La meccanica quantistica e gli esperimenti con le particelle ci hanno insegnato che il mondo è un pullulare continuo e irrequieto di cose, un venire alla luce e uno sparire continuo di effimere entità. Un insieme di vibrazioni, come il mondo degli hippy degli anni Settanta. Un mondo di avvenimenti, non di cose.

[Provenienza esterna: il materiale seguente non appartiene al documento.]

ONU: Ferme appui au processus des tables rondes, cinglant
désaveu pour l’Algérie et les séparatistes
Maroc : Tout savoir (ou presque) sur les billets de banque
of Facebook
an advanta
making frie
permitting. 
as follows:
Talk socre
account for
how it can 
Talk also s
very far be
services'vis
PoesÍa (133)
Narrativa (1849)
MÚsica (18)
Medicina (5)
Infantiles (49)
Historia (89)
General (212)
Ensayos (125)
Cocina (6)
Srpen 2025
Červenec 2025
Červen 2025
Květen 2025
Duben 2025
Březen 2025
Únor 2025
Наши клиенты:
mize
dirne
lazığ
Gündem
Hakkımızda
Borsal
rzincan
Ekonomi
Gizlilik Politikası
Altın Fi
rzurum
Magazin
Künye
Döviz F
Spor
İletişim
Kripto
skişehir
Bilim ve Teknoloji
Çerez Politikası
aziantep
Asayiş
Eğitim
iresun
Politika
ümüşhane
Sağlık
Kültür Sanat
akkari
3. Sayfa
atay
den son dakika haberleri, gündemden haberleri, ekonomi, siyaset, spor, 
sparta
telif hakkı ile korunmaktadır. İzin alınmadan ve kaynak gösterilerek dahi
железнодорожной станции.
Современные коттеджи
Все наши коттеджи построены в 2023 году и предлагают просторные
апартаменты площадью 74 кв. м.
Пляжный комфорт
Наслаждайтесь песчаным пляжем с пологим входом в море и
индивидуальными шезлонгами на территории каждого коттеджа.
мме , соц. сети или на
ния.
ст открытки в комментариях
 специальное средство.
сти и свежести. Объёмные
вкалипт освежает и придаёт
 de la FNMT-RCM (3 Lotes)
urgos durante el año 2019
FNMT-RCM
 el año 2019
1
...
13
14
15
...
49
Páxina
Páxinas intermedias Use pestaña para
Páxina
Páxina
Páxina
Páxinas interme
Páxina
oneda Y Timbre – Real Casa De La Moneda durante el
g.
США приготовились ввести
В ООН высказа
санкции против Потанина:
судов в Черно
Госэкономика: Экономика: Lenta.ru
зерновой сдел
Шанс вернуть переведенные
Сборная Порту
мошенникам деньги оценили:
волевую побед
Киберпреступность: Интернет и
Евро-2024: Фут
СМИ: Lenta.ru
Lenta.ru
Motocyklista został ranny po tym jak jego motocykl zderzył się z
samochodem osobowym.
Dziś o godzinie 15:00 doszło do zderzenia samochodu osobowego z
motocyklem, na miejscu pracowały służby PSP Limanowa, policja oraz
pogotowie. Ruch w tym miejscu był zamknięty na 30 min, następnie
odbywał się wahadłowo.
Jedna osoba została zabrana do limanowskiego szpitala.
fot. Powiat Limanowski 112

La Natura si sta comportando con noi come quell'anziano rabbino da cui erano andati due uomini per dirimere una contesa. Ascoltato il primo, il rabbino dice: «Hai ragione». Il secondo insiste per essere ascoltato, il rabbino lo ascolta, e gli dice: «Hai ragione anche tu». Allora la moglie del rabbino, che orecchiava da un'altra stanza, urla: «Ma non possono avere ragione entrambi!». Il rabbino ci pensa, annuisce, e conclude: «Anche tu hai ragione».
Specchiandoci negli altri e nelle cose, impariamo chi siamo. [...] Non solo impariamo, ma impariamo anche a cambiare gradualmente la nostra struttura concettuale, e ad adattarla a ciò che impariamo. E quello che impariamo a conoscere, anche se lentamente e a tentoni, è il mondo reale di cui siamo parte. [...] Questa comunicazione fra noi e il mondo non è qualcosa che ci distingue dal resto della natura. Le cose del mondo interagiscono in continuazione l'una con l'altra, e nel fare ciò lo stato di ciascuna porta traccia dello stato delle altre cose con cui ha interagito: in questo senso esse si scambiano di continuo informazione le une sulle altre.
La nostra intensa sensazione di libertà interiore, come Spinoza aveva visto acutamente, viene dal fatto che l'idea e le immagini che abbiamo di noi stessi sono estremamente più rozze e sbiadite del dettaglio della complessità di ciò che avviene dentro di noi. Noi siamo sorgente di stupore per noi stessi. Abbiamo cento miliardi di neuroni nel nostro cervello, tanti quanti le stelle di una galassia, e un numero ancora più astronomico di legami e combinazioni in cui questi possono trovarsi. Di tutto questo non siamo coscienti. «Noi» siamo il processo formato da questa complessità, non quel poco di cui siamo coscienti. [...] La vita sulla terra non è che un assaggio di cosa può succedere nell'universo. La nostra anima non ne è che un altro.
Per natura amiamo e siamo onesti. E per natura vogliamo sapere di più. E continuiamo ad imparare. La nostra conoscenza del mondo continua a crescere. Ci sono frontiere, dove stiamo imparando, e brucia il nostro desiderio di sapere. [...]
Qui, sul bordo di quello che sappiamo, a contatto con l'oceano di quanto non sappiamo, brillano il mistero del mondo, la bellezza del mondo, e ci lasciano senza fiato.